Question

help me please
if t=tanh(1/2 x),
prove sinhx=2t/(1-t^2)

Answer 1

thank you, so here's the question, isnt tanhx=\[\frac{ e^x - e^{-x} }{ e^x + e ^{-x} }\]

Answer 2

\(\color{#000000 }{ \displaystyle t=\frac{e^{(x/2)}-e^{-(x/2)}}{e^{(x/2)}+e^{-(x/2)}} }\)

\(\color{#000000 }{ \displaystyle t=\frac{e^{x}-1}{e^{x}+1} }\)

We can solve for \(e^x\) in terms of \(t\).

\(\color{#000000 }{ \displaystyle t=\frac{e^{x}-1}{e^{x}+1} }\)

\(\color{#000000 }{ \displaystyle e^x=\frac{1+t}{1-t} }\)

\(\color{#000000 }{ \displaystyle t=\frac{e^{x}-1}{e^{x}+1} \quad \Longrightarrow \quad \frac{1+t}{1-t}=e^{x}\quad \Longleftrightarrow \quad \frac{1-t}{1+t}=e^{-x} }\)

then,

\(\color{#000000 }{ \displaystyle \sinh(x)=\frac{e^{x}-e^{-x}}{2} =\frac{2t}{1-t^2} }\)
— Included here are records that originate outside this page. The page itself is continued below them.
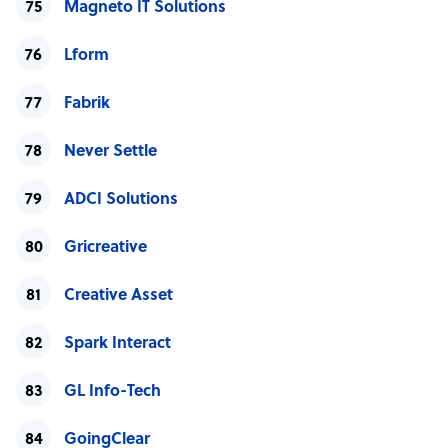
Magneto IT Solutions
Lform
Fabrik
Never Settle
ADCI Solutions
Gricreative
Creative Asset
Spark Interact
GL Info-Tech
GoingClear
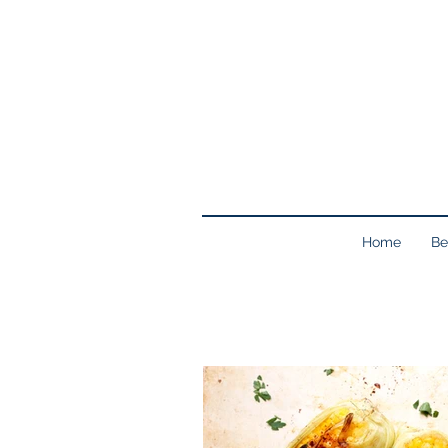
Home
Be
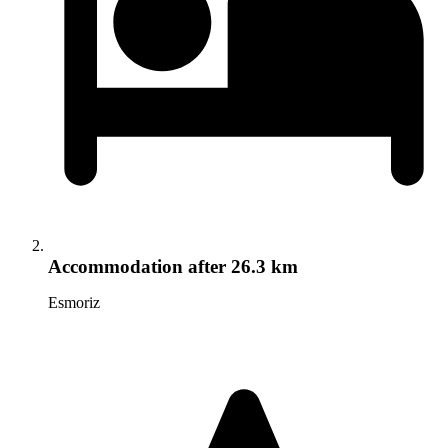
Accommodation
after 26.3 km
Esmoriz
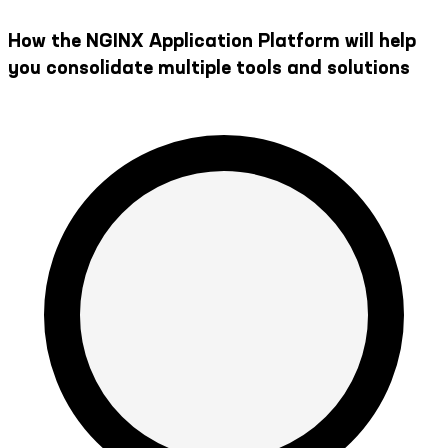
How the NGINX Application Platform will help
you consolidate multiple tools and solutions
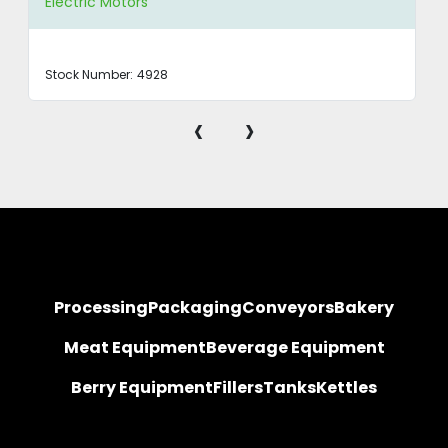
Electric Motors
Stock Number:
4928
‹
›
Processing
Packaging
Conveyors
Bakery
Meat Equipment
Beverage Equipment
Berry Equipment
Fillers
Tanks
Kettles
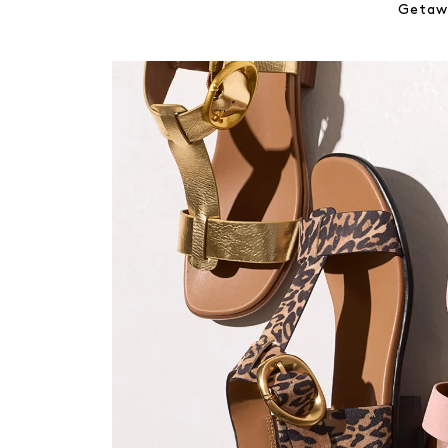
Getawa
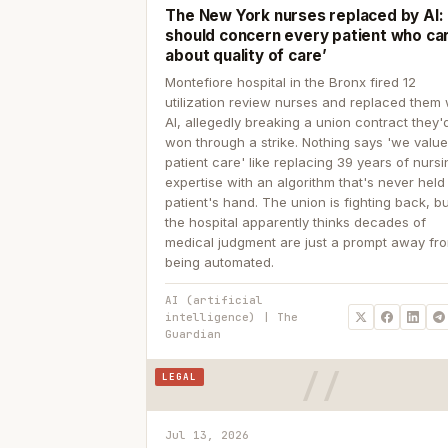
The New York nurses replaced by AI: ‘
should concern every patient who ca
about quality of care’
Montefiore hospital in the Bronx fired 12
utilization review nurses and replaced them 
AI, allegedly breaking a union contract they'd
won through a strike. Nothing says 'we valu
patient care' like replacing 39 years of nurs
expertise with an algorithm that's never held
patient's hand. The union is fighting back, b
the hospital apparently thinks decades of
medical judgment are just a prompt away fr
being automated.
AI (artificial
intelligence) | The
Guardian
LEGAL
Jul 13, 2026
\(\color{#000000 }{ \displaystyle \frac{\dfrac{1+t}{1-t}-\dfrac{1-t}{1+t}}{2} =\frac{2t}{1-t^2} }\)

Answer 3

Sorry for making that erro, but nice that you caught it.

Answer 4

and yes, it becomes indeed equivalent when algerba correctly applied.

Answer 5

Ok, tq, I'll try first